Task directions: In the data from the start through the line containing "A useful mechanism", inclusive, replace "tooltip" with "pop-up message" and give those lines again, with everything else unchanged.

Study material:

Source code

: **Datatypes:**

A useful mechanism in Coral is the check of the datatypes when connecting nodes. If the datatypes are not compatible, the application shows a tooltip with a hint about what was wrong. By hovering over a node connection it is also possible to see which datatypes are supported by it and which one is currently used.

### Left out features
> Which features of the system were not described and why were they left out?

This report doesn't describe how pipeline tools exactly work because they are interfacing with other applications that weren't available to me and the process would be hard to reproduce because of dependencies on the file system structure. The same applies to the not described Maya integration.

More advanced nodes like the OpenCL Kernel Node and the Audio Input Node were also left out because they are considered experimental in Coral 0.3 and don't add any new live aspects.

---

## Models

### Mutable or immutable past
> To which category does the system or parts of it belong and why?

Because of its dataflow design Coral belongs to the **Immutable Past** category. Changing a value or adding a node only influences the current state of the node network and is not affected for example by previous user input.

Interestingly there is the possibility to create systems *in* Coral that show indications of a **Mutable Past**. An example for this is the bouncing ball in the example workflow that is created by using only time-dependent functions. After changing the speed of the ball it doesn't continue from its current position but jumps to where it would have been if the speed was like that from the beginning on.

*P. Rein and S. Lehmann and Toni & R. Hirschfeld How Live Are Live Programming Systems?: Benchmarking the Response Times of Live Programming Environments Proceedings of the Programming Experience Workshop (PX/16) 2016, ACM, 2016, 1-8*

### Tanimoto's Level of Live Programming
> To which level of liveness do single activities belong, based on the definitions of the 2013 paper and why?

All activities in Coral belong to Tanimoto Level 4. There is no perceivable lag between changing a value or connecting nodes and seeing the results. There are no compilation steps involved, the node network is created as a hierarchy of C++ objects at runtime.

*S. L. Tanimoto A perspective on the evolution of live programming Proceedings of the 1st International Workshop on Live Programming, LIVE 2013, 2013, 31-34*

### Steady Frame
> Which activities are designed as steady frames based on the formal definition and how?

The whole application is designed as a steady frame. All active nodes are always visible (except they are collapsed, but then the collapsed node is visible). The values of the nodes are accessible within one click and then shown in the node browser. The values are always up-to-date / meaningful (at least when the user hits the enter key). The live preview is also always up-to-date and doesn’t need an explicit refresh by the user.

Response:
Source code

: **Datatypes:**

A useful mechanism in Coral is the check of the datatypes when connecting nodes. If the datatypes are not compatible, the application shows a pop-up message with a hint about what was wrong. By hovering over a node connection it is also possible to see which datatypes are supported by it and which one is currently used.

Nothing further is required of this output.